À Manaus, capitale de l'État brésilien de l'Amazonas, les médecins se croyaient tirés d'affaire après la première vague de l'épidémie de Covid-19 qui y a fait rage en avril dernier. Selon une étude chez les donneurs de sang publiée le 15 janvier dernier dans « Science », 76 % de la population avait été infectée par le SARS-CoV-2 dès octobre. Les autorités espéraient donc que cette ville de plus de deux millions d'habitants cernée par la forêt tropicale puisse bénéficier d'une immunité de groupe, chèrement acquise après des mois de deuils et d'hôpitaux submergés, le seuil théorique pour y parvenir étant de 65 %.
Las : entre le 1er et le 19 janvier 2021, 3 431 patients ont été admis à l'hôpital pour cause de Covid-19 contre 552 entre le 1er et le 19 décembre 2020, après sept mois de relative accalmie entre mai et novembre. Cette augmentation brusque du nombre de cas ne cesse d'interroger les experts, qui soupçonnent une part de responsabilité des nouveaux variants.
Plusieurs causes non exclusives
Selon des médecins de l'université de São Paulo et de la fondation hospitalière d'hématologie et d'hématothérapie de l'État d'Amazonas, il existe plusieurs causes possibles, et non exclusives, à ce retour en force de l'épidémie, expliquent-ils dans un commentaire paru dans « The Lancet ». La première est que le taux d'attaque de l'épidémie a pu être surestimé lors de la première vague. Ensuite, il est possible que l'immunité de groupe soit de courte durée. Enfin, les nouveaux variants détectés dans la région peuvent possiblement échapper à l'immunité acquise ou être plus transmissibles.

- - -

Questions d'étude:
A - Dans le texte sur la Covid-19 à Manaus, recopiez sans rien changer le passage qui s'ouvre sur les mots contenant « Plusieurs causes non » et se clôt sur « être plus transmissibles. ».
B - Poursuivez la rédaction du texte sur la Covid-19 à Manaus à partir de sa dernière phrase.

Entrées de données sauvegardées
- - -

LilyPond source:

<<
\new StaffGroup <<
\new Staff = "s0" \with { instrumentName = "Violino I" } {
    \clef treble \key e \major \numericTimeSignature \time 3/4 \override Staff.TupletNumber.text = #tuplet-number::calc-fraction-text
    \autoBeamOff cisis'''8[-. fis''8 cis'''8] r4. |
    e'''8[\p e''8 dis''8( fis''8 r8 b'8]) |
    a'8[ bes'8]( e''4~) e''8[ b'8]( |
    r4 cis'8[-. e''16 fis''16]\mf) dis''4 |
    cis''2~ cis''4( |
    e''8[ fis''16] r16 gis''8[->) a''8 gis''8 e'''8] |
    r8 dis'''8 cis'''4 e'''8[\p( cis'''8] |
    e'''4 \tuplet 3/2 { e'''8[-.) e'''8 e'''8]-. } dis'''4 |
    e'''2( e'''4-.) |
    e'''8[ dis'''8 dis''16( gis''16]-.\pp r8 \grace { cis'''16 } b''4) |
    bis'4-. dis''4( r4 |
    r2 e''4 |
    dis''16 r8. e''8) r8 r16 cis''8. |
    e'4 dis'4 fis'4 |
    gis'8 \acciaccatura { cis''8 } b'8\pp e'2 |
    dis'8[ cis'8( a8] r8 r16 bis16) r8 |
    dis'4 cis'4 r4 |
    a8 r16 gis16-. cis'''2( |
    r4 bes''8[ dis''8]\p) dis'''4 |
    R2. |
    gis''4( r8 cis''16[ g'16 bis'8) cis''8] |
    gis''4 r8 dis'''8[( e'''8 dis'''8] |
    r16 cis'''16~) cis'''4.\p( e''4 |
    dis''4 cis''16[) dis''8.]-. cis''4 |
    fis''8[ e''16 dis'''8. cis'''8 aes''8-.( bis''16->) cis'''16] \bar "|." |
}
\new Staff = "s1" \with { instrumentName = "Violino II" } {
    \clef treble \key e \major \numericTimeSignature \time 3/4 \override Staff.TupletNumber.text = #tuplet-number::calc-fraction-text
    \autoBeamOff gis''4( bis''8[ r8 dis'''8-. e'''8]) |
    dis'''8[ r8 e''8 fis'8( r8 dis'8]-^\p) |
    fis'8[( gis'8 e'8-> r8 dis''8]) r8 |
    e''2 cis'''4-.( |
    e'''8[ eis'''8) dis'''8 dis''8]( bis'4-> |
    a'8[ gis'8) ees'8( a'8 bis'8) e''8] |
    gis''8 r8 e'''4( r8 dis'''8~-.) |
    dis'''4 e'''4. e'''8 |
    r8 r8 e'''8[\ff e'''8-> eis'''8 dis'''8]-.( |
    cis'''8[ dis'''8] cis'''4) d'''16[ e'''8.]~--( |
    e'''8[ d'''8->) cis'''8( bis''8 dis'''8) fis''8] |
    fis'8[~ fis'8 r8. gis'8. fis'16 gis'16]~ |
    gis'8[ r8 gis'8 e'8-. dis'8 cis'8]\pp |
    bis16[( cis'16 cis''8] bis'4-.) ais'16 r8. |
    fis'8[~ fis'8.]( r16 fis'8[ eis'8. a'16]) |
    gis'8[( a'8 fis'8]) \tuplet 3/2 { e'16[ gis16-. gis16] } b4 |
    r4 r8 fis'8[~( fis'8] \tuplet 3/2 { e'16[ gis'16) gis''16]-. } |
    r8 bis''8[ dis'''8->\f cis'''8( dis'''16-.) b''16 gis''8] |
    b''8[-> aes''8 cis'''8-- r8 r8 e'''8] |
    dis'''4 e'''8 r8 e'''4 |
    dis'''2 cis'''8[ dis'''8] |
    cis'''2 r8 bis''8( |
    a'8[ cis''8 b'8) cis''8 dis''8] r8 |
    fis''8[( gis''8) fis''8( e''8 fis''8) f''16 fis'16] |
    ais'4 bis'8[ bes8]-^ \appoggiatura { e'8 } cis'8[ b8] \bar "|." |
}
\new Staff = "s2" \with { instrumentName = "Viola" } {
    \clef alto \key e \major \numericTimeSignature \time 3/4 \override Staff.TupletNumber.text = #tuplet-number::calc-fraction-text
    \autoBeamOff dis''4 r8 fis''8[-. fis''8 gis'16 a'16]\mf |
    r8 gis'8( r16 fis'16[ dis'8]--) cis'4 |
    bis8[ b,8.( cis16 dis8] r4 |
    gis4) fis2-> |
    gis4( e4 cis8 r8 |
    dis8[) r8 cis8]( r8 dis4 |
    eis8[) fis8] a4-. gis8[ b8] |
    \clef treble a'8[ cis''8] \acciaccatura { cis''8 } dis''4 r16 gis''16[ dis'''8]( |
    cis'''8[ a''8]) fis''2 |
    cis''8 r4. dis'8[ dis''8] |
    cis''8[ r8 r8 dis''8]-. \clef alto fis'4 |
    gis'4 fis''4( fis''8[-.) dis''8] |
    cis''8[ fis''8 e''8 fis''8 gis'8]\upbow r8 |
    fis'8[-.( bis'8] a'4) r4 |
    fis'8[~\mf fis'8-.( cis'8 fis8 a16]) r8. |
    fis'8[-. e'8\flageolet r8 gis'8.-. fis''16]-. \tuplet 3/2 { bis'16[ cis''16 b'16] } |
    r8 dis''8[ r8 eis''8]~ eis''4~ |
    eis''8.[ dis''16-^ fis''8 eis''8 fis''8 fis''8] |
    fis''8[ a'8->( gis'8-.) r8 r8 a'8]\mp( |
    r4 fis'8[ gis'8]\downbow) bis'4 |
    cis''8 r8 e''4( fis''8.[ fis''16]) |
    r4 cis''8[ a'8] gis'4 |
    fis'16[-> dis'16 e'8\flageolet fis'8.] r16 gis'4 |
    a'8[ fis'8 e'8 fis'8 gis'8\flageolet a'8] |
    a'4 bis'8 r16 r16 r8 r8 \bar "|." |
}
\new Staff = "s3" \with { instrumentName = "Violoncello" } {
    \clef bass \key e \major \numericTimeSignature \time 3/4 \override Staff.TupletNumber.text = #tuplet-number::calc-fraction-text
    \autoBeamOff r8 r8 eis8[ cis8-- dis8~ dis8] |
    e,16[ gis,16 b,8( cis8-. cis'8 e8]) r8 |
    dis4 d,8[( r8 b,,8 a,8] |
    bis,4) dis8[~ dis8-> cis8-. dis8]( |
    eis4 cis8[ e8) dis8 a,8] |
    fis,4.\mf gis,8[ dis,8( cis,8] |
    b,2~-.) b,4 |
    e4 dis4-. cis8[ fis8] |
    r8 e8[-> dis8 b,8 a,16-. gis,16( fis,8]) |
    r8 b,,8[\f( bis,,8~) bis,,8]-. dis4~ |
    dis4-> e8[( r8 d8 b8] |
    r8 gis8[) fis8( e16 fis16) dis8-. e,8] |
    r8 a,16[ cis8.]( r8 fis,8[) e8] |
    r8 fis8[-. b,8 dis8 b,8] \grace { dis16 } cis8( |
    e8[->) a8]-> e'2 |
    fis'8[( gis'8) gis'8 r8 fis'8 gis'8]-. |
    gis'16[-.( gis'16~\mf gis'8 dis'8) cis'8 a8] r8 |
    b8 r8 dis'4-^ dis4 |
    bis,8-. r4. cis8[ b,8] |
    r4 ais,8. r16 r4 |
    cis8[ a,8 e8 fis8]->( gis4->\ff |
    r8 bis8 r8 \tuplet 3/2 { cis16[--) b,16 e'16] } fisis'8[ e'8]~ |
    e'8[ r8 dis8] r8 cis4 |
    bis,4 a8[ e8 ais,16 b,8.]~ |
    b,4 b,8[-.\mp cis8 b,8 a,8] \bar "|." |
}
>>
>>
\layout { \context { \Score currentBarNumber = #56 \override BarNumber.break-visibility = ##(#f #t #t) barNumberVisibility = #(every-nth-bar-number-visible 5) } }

- - -

Réponses rédigées:
A -
Plusieurs causes non exclusives
Selon des médecins de l'université de São Paulo et de la fondation hospitalière d'hématologie et d'hématothérapie de l'État d'Amazonas, il existe plusieurs causes possibles, et non exclusives, à ce retour en force de l'épidémie, expliquent-ils dans un commentaire paru dans « The Lancet ». La première est que le taux d'attaque de l'épidémie a pu être surestimé lors de la première vague. Ensuite, il est possible que l'immunité de groupe soit de courte durée. Enfin, les nouveaux variants détectés dans la région peuvent possiblement échapper à l'immunité acquise ou être plus transmissibles.

B -
Concernant la surestimation de la séroprévalence, les auteurs estiment que, même en ajustant les résultats des enquêtes, on arrive à une séroprévalence d'un peu plus de 50 %, qui aurait dû tempérer la seconde vague en cours.
Une explication reposant sur la seule baisse de l'immunité avec le temps est également peu vraisemblable, toujours selon les auteurs. En octobre dernier, une étude new yorkaise concluait à une immunité d'au moins cinq mois chez les patients guéris non hospitalisés. Une autre étude, menée chez des soignants du Royaume-Uni, montrait que le risque de réinfection reste très rare six mois après une première infection. Or, la seconde vague de contamination de Manaus a commencé avant que ces durées se soient écoulées.
Le variant P.1 responsable de 42 % des cas
Reste donc l'explication des nouveaux variants. Deux d'entre eux, le B.1.1.7 et le P.1, sont en circulation au Brésil. Le P.1 a été détecté à Manaus le 12 janvier dernier. Ce mutant accumule 10 mutations de la protéine Spike, y compris les mutations E484K et N501K. Des expériences in vitro montrent que la mutation E484K réduit la neutralisation du virus par les anticorps polyclonaux présents dans le sérum de convalescent. De plus, le nouveau variant P.2 a été également identifié dans plusieurs endroits au Brésil, dont Manaus. Ce variant P.2, qui contient aussi la mutation E484K, a été détecté chez deux patients qui ont été réinfectés au Brésil.
Selon une étude préliminaire, la lignée P.1, qui était totalement absente dans les prélèvements jusqu'à novembre, représentait 42 % des cas de Covid-19 à Manaus en décembre 2020, « De nouveaux variants du SARS-CoV-2 pourraient être à l'origine d'une résurgence des cas dans les lieux où ils circulent, si leur transmissibilité est supérieure aux souches plus anciennes, et si elles sont associées à un échappement antigénique », concluent les auteurs.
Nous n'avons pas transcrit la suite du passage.